"Due process" and "equal protection" become empty vessals for judicial rationalization

Lino Graglia:

The essential irrelevance of the Constitution to contemporary constitutional law should be clear enough from the fact that the great majority of Supreme Court rulings of unconstitutionality involve state, not federal, law; and nearly all of them purport to be based on a single constitutional provision, the 14th Amendment--in fact, on only four words in one sentence of the Amendment, "due process" and "equal protection." The 14th Amendment has to a large extent become a second constitution, replacing the original.

It does not require jurisprudential sophistication to realize that the justices do not decide controversial issues of social policy by studying those four words. No question of interpretation is involved in any of the court's controversial constitutional rulings, because there is nothing to interpret. The states did not lose the power to regulate abortion in 1973 in Roe v. Wade because Justice Harry Blackmun discovered in the due process clause of the 14th Amendment, adopted in 1868, the purported basis of the decision, something no one noticed before. The problem is that the Supreme Court justices have made the due process and equal protection clauses empty vessels into which they can pour any meaning. This converts the clauses into simple transferences of policy-making power from elected legislators to the justices, authorizing a court majority to remove any policy issue from the ordinary political process and assign it to themselves for decision. This fundamentally changes the system of government created by the Constitution

The basic principles of the Constitution are representative democracy, federalism and the separation of powers, which places all lawmaking power in an elected legislature with the judiciary merely applying the law to individual cases. Undemocratic and centralized lawmaking by the judiciary is the antithesis of the constitutional system.


I took professor Graglia's Constitutional Law course in the late 1960's.

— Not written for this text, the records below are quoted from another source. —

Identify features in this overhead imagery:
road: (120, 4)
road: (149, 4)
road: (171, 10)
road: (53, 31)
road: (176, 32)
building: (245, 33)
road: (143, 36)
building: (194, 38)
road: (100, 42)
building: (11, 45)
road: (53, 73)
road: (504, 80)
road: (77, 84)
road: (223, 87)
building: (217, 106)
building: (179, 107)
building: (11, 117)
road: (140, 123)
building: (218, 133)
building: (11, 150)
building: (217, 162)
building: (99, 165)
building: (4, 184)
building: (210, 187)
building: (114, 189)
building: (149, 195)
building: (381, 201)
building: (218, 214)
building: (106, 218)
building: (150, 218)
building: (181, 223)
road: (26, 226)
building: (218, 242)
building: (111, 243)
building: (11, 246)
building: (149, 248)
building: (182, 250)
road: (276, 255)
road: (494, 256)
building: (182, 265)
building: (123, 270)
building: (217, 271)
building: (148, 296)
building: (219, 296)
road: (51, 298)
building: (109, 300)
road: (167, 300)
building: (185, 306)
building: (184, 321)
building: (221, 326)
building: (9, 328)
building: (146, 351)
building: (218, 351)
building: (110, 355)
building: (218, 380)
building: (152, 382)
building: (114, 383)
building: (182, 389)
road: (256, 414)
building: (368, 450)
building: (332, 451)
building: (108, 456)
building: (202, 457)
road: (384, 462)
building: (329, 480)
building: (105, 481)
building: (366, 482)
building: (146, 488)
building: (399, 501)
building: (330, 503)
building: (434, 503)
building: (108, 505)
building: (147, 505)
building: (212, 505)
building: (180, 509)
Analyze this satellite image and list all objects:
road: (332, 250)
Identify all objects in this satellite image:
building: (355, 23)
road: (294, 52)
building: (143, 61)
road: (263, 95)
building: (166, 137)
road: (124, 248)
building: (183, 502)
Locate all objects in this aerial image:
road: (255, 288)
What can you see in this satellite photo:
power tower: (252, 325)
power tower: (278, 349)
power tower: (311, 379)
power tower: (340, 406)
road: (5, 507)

He is a smart guy who was improperly denied a seat on the Fifth Circuit by Democrats who did not like his common sense reading of the Constitution. As a professor he had a somewhat intimidating manner, similar to a Marine Drill Instructor, but I thought he was always very fair. He is originally from New York and had the personality of a hurried New Yorker. During one class he called on a woman student who said she was not prepared. This was rarely done in Graglia's class becuase he was likely to cross examine you on what you were doing the night before that was more important than getting prepared for his class. A few minutes later in the class the woman student raised her hand to comment on another question and Graglia asked her, "What do you want to talk about, since you are not prepared?" She responded, that she actually was prepared, she just did not want to talk with him before. Graglia then told the story of a conversation with his wife where he was asking her why some of his students were afraid of him. His told then told him, "Your normal tone of voice is considered a verbal assualt down here in Texas."

I liked the guy. He was one of my favorite law professors. However, by the time I went to law school I had already been through Marine Corps OCS, and been to Vietnam. As another former Marine law student told me, we had been intimidated by experts and law school was that scary.